Une infrastructure culturelle plutôt qu’un gadget
Ce projet porte une conviction forte, portée par notre codirigeant et artiste plasticien Gauthier Le Rouzic : un jumeau numérique n’est pas un simple contenu de communication, mais une véritable infrastructure culturelle, pensée pour durer au-delà des effets de mode technologiques, des cycles d’exposition et de l’évolution des terminaux de diffusion. C’est cette exigence de pérennité qui guide nos choix techniques, de la reconstruction 3D jusqu’au format d’archivage retenu.
Ce que ce jumeau numérique rend possible
Un accès élargi à un lieu par nature contraint. L’Atelier des Lauves, du fait de sa taille et de sa fragilité patrimoniale, ne peut accueillir qu’un nombre limité de visiteurs à la fois, selon des horaires et des périodes d’ouverture restreintes. Le jumeau numérique permet à un public plus large d’en découvrir l’intimité, indépendamment de ces contraintes.
Une archive durable d’un lieu chargé d’histoire. Au-delà de la médiation, cette reconstruction constitue une documentation précise de l’atelier tel qu’il se présente aujourd’hui, utile à sa conservation et à sa transmission dans le temps.

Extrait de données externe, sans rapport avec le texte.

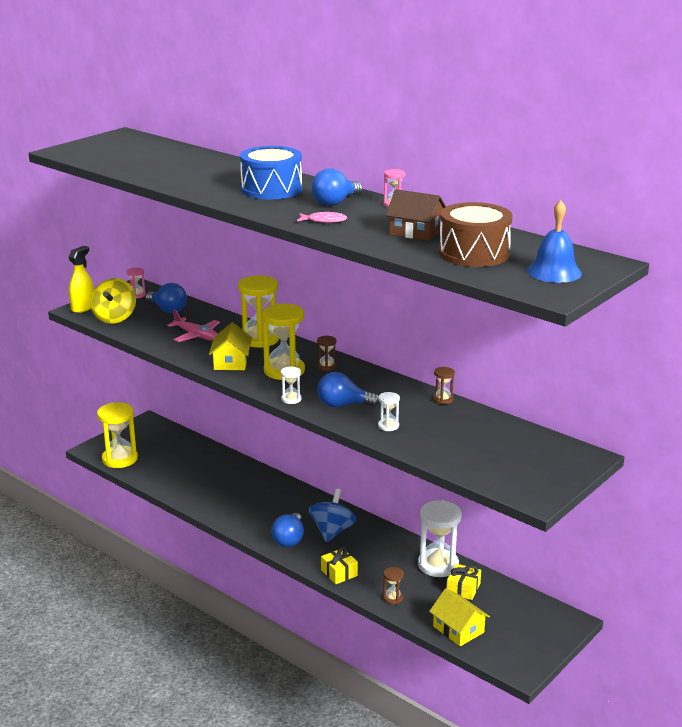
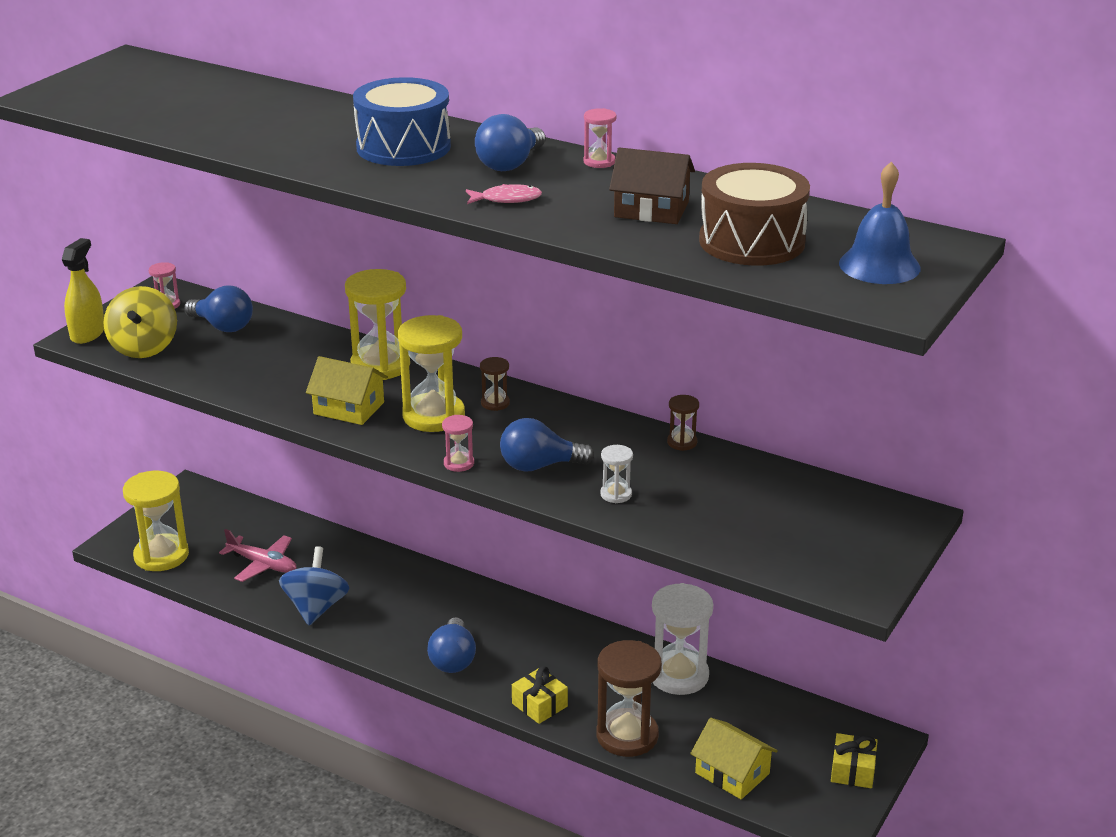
camera: 10 degrees left, 5 degrees up
pink plane [167,310,220,342] -> pink plane moved to [219,529,297,582]
yellow house [209,322,252,370] -> yellow house turned 60 degrees counterclockwise [306,356,388,425]
white hourglass [281,366,302,404] -> pink hourglass [442,415,474,472]
blue spinning top [309,489,356,542] -> blue spinning top moved to [279,546,350,625]
brown hourglass [383,567,404,604] -> brown hourglass [596,640,662,757], size x2.13
yellow gift [447,564,481,600] -> yellow gift moved to [831,733,878,788]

Une transmission fidèle de l’atmosphère du lieu. Plus qu’un inventaire d’objets, le jumeau numérique cherche à restituer la lumière et le silence si particuliers de cet atelier, éléments essentiels à la compréhension du travail de Cézanne dans ses dernières années.
Un projet au cœur de la saison Cézanne
Ce jumeau numérique s’inscrit dans la démarche plus large engagée avec le Musée Granet à l’occasion de la saison Cézanne, aux côtés des projets menés sur le Pavillon de Vendôme et sur l’exposition Cézanne au Jas de Bouffan.